At times, this silly comedy is laugh-out-loud funny, and there's a lot more wit than you'd ever have believed from watching the trailers and TV spots. (In particular, there are specific references to and jokes about both "2001: A Space Odyssey" and the "Godfather" movies, as well as the original "Star Trek" TV series, for which you need at least a rudimentary knowledge of cinema or television to appreciate them.)

As far as the story is concerned, it revolves around the title character, Derek Zoolander (Ben Stiller, reprising a part he created as a one-shot for the 1996 "VH-1/Vogue Fashion Awards Show").

Though he's not the sharpest knife in the drawer, Derek is on top of the world, having become the world's most coveted male model. But that's about to end.

First, he loses the coveted Male Model of the Year Award to his archnemesis, extreme-sports fanatic and all-around-oddball Hansel (Owen Wilson). Then, he loses his best friends in a freak accident.
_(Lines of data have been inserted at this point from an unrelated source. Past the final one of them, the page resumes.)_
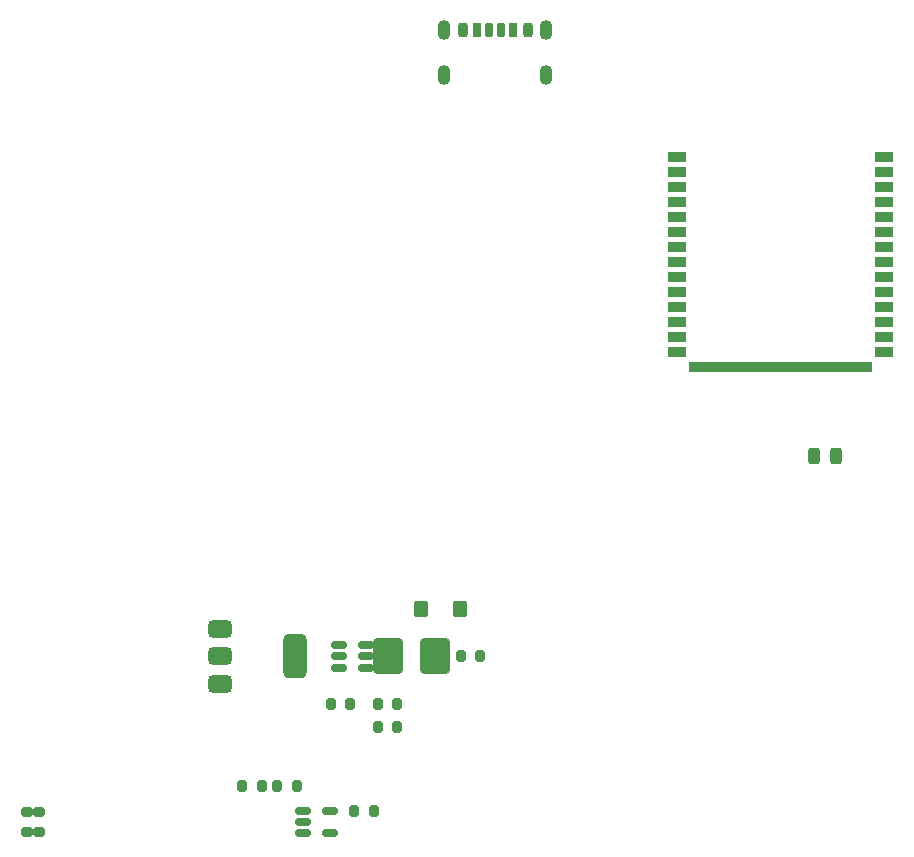
<source format=gtp>
%TF.GenerationSoftware,KiCad,Pcbnew,9.0.7*%
%TF.CreationDate,2026-03-01T02:19:44-05:00*%
%TF.ProjectId,Macropad,4d616372-6f70-4616-942e-6b696361645f,rev?*%
%TF.SameCoordinates,Original*%
%TF.FileFunction,Paste,Top*%
%TF.FilePolarity,Positive*%
%FSLAX46Y46*%
G04 Gerber Fmt 4.6, Leading zero omitted, Abs format (unit mm)*
G04 Created by KiCad (PCBNEW 9.0.7) date 2026-03-01 02:19:44*
%MOMM*%
%LPD*%
G01*
G04 APERTURE LIST*
G04 Aperture macros list*
%AMRoundRect*
0 Rectangle with rounded corners*
0 $1 Rounding radius*
0 $2 $3 $4 $5 $6 $7 $8 $9 X,Y pos of 4 corners*
0 Add a 4 corners polygon primitive as box body*
4,1,4,$2,$3,$4,$5,$6,$7,$8,$9,$2,$3,0*
0 Add four circle primitives for the rounded corners*
1,1,$1+$1,$2,$3*
1,1,$1+$1,$4,$5*
1,1,$1+$1,$6,$7*
1,1,$1+$1,$8,$9*
0 Add four rect primitives between the rounded corners*
20,1,$1+$1,$2,$3,$4,$5,0*
20,1,$1+$1,$4,$5,$6,$7,0*
20,1,$1+$1,$6,$7,$8,$9,0*
20,1,$1+$1,$8,$9,$2,$3,0*%
G04 Aperture macros list end*
%ADD10R,1.500000X0.900000*%
%ADD11RoundRect,0.375000X-0.625000X-0.375000X0.625000X-0.375000X0.625000X0.375000X-0.625000X0.375000X0*%
%ADD12RoundRect,0.500000X-0.500000X-1.400000X0.500000X-1.400000X0.500000X1.400000X-0.500000X1.400000X0*%
%ADD13RoundRect,0.175000X-0.175000X-0.425000X0.175000X-0.425000X0.175000X0.425000X-0.175000X0.425000X0*%
%ADD14RoundRect,0.190000X0.190000X0.410000X-0.190000X0.410000X-0.190000X-0.410000X0.190000X-0.410000X0*%
%ADD15RoundRect,0.200000X0.200000X0.400000X-0.200000X0.400000X-0.200000X-0.400000X0.200000X-0.400000X0*%
%ADD16RoundRect,0.175000X0.175000X0.425000X-0.175000X0.425000X-0.175000X-0.425000X0.175000X-0.425000X0*%
%ADD17RoundRect,0.190000X-0.190000X-0.410000X0.190000X-0.410000X0.190000X0.410000X-0.190000X0.410000X0*%
%ADD18RoundRect,0.200000X-0.200000X-0.400000X0.200000X-0.400000X0.200000X0.400000X-0.200000X0.400000X0*%
%ADD19O,1.100000X1.700000*%
%ADD20RoundRect,0.150000X-0.512500X-0.150000X0.512500X-0.150000X0.512500X0.150000X-0.512500X0.150000X0*%
%ADD21RoundRect,0.200000X0.275000X-0.200000X0.275000X0.200000X-0.275000X0.200000X-0.275000X-0.200000X0*%
%ADD22RoundRect,0.200000X-0.200000X-0.275000X0.200000X-0.275000X0.200000X0.275000X-0.200000X0.275000X0*%
%ADD23RoundRect,0.250000X-1.000000X-1.250000X1.000000X-1.250000X1.000000X1.250000X-1.000000X1.250000X0*%
%ADD24RoundRect,0.240000X-0.360000X-0.460000X0.360000X-0.460000X0.360000X0.460000X-0.360000X0.460000X0*%
%ADD25RoundRect,0.243750X-0.243750X-0.456250X0.243750X-0.456250X0.243750X0.456250X-0.243750X0.456250X0*%
G04 APERTURE END LIST*
D10*
%TO.C,U901*%
X66500000Y28260000D03*
X66500000Y26990000D03*
X66500000Y25720000D03*
X66500000Y24450000D03*
X66500000Y23180000D03*
X66500000Y21910000D03*
X66500000Y20640000D03*
X66500000Y19370000D03*
X66500000Y18100000D03*
X66500000Y16830000D03*
X66500000Y15560000D03*
X66500000Y14290000D03*
X66500000Y13020000D03*
X66500000Y11750000D03*
X68265000Y10500000D03*
X69535000Y10500000D03*
X70805000Y10500000D03*
X72075000Y10500000D03*
X73345000Y10500000D03*
X74615000Y10500000D03*
X75885000Y10500000D03*
X77155000Y10500000D03*
X78425000Y10500000D03*
X79695000Y10500000D03*
X80965000Y10500000D03*
X82235000Y10500000D03*
X84000000Y11750000D03*
X84000000Y13020000D03*
X84000000Y14290000D03*
X84000000Y15560000D03*
X84000000Y16830000D03*
X84000000Y18100000D03*
X84000000Y19370000D03*
X84000000Y20640000D03*
X84000000Y21910000D03*
X84000000Y23180000D03*
X84000000Y24450000D03*
X84000000Y25720000D03*
X84000000Y26990000D03*
X84000000Y28260000D03*
%TD*%
D11*
%TO.C,U402*%
X27850000Y-11700000D03*
X27850000Y-14000000D03*
D12*
X34150000Y-14000000D03*
D11*
X27850000Y-16300000D03*
%TD*%
D13*
%TO.C,J402*%
X50625000Y39080000D03*
D14*
X52645000Y39080000D03*
D15*
X53875000Y39080000D03*
D16*
X51625000Y39080000D03*
D17*
X49605000Y39080000D03*
D18*
X48375000Y39080000D03*
D19*
X46805000Y39000000D03*
X46805000Y35200000D03*
X55445000Y39000000D03*
X55445000Y35200000D03*
%TD*%
D20*
%TO.C,U403*%
X34862500Y-27050000D03*
X34862500Y-28000000D03*
X34862500Y-28950000D03*
X37137500Y-28950000D03*
X37137500Y-27050000D03*
%TD*%
D21*
%TO.C,R402*%
X11500000Y-28825000D03*
X11500000Y-27175000D03*
%TD*%
%TO.C,R403*%
X12500000Y-28825000D03*
X12500000Y-27175000D03*
%TD*%
D22*
%TO.C,R404*%
X39175000Y-27050000D03*
X40825000Y-27050000D03*
%TD*%
%TO.C,C402*%
X32675000Y-25000000D03*
X34325000Y-25000000D03*
%TD*%
%TO.C,C403*%
X29675000Y-25000000D03*
X31325000Y-25000000D03*
%TD*%
D20*
%TO.C,U404*%
X37862500Y-13050000D03*
X37862500Y-14000000D03*
X37862500Y-14950000D03*
X40137500Y-14950000D03*
X40137500Y-14000000D03*
X40137500Y-13050000D03*
%TD*%
D23*
%TO.C,L401*%
X42000000Y-14000000D03*
X46000000Y-14000000D03*
%TD*%
D24*
%TO.C,D401*%
X44850000Y-10000000D03*
X48150000Y-10000000D03*
%TD*%
D22*
%TO.C,R405*%
X41175000Y-18000000D03*
X42825000Y-18000000D03*
%TD*%
%TO.C,R406*%
X41175000Y-20000000D03*
X42825000Y-20000000D03*
%TD*%
%TO.C,C404*%
X37175000Y-18000000D03*
X38825000Y-18000000D03*
%TD*%
%TO.C,C405*%
X48175000Y-14000000D03*
X49825000Y-14000000D03*
%TD*%
D25*
%TO.C,R401*%
X78122500Y3000000D03*
X79997500Y3000000D03*
%TD*%
M02*

</source>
And when the dispirited and disillusioned model limps home — to New Jersey's coal-mining country (don't ask) — he's rebuffed by his disapproving father (Jon Voight).

But just when he thinks he's reached rock bottom, Derek bounces back, winning the position of spokesmodel for the new clothing line by eccentric designer Mugatu (Will Ferrell). As it turns out, though, Mugatu is secretly brainwashing him to become an assassin.

Though the plot (which was co-written by Stiller and a pair of other screenwriters) may sound a bit confusing, it's actually streamlined and fairly straightforward. Even better is the fact that its mocking is never quite as mean-spirited as you'd expect in this sort of material.

Admittedly, not all of the jokes work (especially some of the cruder stuff), but director Stiller (him again) paces the film so briskly that every time there's a dud joke, you can be guaranteed there's a hysterically funny one soon to follow.

Perhaps a bit surprisingly, Stiller's Zoolander doesn't emerge as the film's funniest character. For one thing, Wilson puts in a serious bid to steal the picture, and there is a series of amusing bit parts and cameos by the likes of David Duchovny, Billy Zane, Voight and Vince Vaughn.

"Zoolander" is rated PG-13 for crude sexual humor (both verbal and sight gags), as well as some scatological humor and references, violence (martial arts, done for laughs), scattered profanity, brief sex (done for laughs) and glimpses of nude artwork. Running time: 90 minutes.